Re-tweak the IBC to better secure aircraft lessor rights
Summary
- This week’s IBC rule carve-out aims to protect the rights of aircraft lessors and financers under international pacts but closing other gaps could deliver even better aviation outcomes.
The ministry of corporate affairs through a notification has decided to make the mandatory moratorium under Section 14 of the Insolvency and Bankruptcy Code (IBC) inapplicable to “transactions, arrangements or agreements, under the Convention and the Protocol, relating to aircraft, aircraft engines, airframes and helicopters." This comes as a breather to international aircraft lessors, which had leased assets to Indian operators safe in the belief that their interests were secure under two international multilateral arrangements, commonly known as the Cape Town Convention and Cape Town Protocol (CTC), which provide for the recognition of international interests in aircraft by the aviation regulators of contracting states. India became a signatory in March 2008.
A recent Barclays report reveals that Indian carriers ordered more than 1,400 aircraft in the 2009-2022 period. Add to this Indigo’s 500 and Air India’s 470 aircraft ordered in 2023, and it makes India one of the largest buyers in this period. Almost three-fourths of the planes used by Indian carriers are on lease. To inspire confidence among aviation financiers/lessors and boost Indian aviation’s credibility, the government added Rule 30(7) to the Aircraft Rules, 1937, for synchrony with the CTC, giving the right to apply for aircraft de-registration and re-export permission to holders of Irrevocable Deregistration and Export Request Authorization (IDERA)—or lessors. This came in handy for creditors of Jet Airways that used these rights to repossess its aircraft. However, lessors of Go Air were not that lucky, as before the Directorate General of Civil Aviation (DGCA) could order de-registration, the National Company Law Tribunal (NCLT) had admitted Go Air’s insolvency resolution application as a corporate debtor and ordered an IBC moratorium, including on the repossession of aircraft by lessors. Had the IBC’s freeze not held precedence over all other statutes, Rule 30(7) would have provided lessors adequate protection, as it would have entitled unpaid lessors to recover their aircraft in Go Air’s case as well.
Naturally, the freeze did not go down well with international aviation-finance stakeholders, as it amounted to India reneging on its obligations under the CTC. The Airbus-Boeing led Aviation Working Group (AWG), a non-profit group of aircraft makers, financiers and lessors, issued a watch-list notice for India, which could have hurt the ability of Indian air carriers to secure IDERA-backed leasing and funding deals. Last week, it downgraded India’s rating score from 3.5 to 2 on the CTC Compliance Index.

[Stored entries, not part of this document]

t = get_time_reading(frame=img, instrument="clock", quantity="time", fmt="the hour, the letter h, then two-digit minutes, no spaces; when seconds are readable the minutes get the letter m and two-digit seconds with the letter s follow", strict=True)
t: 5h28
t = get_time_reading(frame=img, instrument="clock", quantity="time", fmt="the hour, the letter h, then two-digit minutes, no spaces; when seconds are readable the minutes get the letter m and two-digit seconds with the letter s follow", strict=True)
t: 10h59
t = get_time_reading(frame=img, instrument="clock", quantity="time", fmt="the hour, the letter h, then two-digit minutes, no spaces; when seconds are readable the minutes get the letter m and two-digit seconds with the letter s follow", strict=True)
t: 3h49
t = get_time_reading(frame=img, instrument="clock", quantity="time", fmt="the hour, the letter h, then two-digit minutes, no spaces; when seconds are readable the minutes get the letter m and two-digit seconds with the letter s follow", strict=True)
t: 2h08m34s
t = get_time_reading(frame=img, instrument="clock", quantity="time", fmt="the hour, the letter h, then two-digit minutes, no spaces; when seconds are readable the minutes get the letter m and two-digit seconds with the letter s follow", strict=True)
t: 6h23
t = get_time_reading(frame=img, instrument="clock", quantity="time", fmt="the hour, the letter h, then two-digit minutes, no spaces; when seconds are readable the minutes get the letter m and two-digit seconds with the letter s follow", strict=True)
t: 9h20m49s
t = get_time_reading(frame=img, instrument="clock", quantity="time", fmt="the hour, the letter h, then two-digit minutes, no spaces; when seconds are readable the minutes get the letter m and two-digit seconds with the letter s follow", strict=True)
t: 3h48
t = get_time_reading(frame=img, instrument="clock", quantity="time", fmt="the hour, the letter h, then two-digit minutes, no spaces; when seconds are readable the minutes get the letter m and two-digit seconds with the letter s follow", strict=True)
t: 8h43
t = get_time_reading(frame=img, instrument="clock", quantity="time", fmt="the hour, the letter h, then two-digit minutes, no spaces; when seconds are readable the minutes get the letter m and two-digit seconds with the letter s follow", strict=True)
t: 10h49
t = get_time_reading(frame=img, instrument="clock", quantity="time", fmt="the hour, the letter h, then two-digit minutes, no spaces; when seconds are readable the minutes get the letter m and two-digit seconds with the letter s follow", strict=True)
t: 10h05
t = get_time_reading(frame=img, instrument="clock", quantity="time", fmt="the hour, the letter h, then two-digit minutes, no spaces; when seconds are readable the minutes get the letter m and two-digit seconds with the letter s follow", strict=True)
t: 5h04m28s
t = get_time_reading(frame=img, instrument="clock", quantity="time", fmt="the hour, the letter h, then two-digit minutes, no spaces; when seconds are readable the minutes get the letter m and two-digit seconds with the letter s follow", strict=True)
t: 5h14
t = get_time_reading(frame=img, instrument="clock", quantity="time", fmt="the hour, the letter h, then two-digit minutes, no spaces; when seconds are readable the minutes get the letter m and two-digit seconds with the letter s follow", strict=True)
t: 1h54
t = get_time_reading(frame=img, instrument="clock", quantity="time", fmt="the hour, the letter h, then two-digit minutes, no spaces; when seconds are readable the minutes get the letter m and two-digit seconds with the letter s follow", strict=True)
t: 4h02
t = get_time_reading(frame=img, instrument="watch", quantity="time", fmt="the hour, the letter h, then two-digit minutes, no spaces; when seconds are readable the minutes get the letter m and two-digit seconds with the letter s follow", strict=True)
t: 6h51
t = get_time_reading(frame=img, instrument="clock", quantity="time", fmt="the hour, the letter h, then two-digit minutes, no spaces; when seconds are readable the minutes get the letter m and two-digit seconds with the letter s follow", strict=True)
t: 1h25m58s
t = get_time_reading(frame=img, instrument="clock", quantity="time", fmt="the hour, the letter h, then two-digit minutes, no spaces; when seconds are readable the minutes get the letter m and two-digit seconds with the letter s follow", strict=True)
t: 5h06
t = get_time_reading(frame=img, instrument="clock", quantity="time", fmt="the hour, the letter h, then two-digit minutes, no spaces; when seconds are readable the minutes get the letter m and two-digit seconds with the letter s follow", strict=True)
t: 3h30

There has been a general consensus that nothing short of a sui-generis legal and regulatory regime for enforcement of international interests in aircraft objects in line with the CTC will fully reassure international lessors and creditors. India’s government had indeed exhibited some earnestness in that direction, and had published the Protection and Enforcement of Interests in Aircraft Objects Bill, 2022. Somehow, it did not progress further and was not enacted. The latest notification by the government, however, will definitely work to redeem India’s position.
Now that the efficacy of the IDERA rights of aircraft lessors has been restored, as their transactions are exempt from application of a moratorium under the IBC, it can potentially adversely affect the aviation insolvency resolution ecosystem in India. As most aircraft are usually leased, if upon default all such planes are de-registered and repossessed by lessors, it can lead to the civil death of an airline company, as there would be little left in it for revival as a going concern and such a firm will likely face liquidation as a certain outcome. The fleet’s remaining aircraft in disuse would be rendered fit only for cannibalization.
Presently, aircraft lessors are recognized as ‘operational creditors’ under the IBC, which have inferior rights in liquidation vis-à-vis secured financial creditors.
Also, even if some lessors are generous and agree not to de-register their aircraft to help the airline stay afloat, there is currently a lack of clarity over the ranking of their right to receive their respective lease amounts during the course of the insolvency resolution process. So, while it was necessary to extend unrestricted right to IDERA holders to de-register and repossess their aircraft, it is equally desirable to make provisions in the IBC to entice these lessors to stay put in insolvent airlines as stakeholders.
By a small amendment, a balance between IDERA holders’ rights on one hand and incentives to keep their leases alive on the other can be achieved. The IBC should see another churn to statutorily recognize an agreement between willing lessors and resolution professionals to bestow the following special rights in the lessors’ favour. One, timely payments on leases to lessors should get priority in the resolution process over all other operational costs. Two, such lessors’ interests should be reckoned as pari-passu vis-à-vis other secured financial creditors. Such changes will go a long way in keeping a lessor interested in an ailing airline.
The Centre’s notification is prospectively effective, it appears. However, affected lessors may still test the system by approaching appropriate judicial fora for early relief (in terms of aircraft release), since the move is in the nature of a beneficial sub-legislation.
Mukund Santhanam contributed to this article.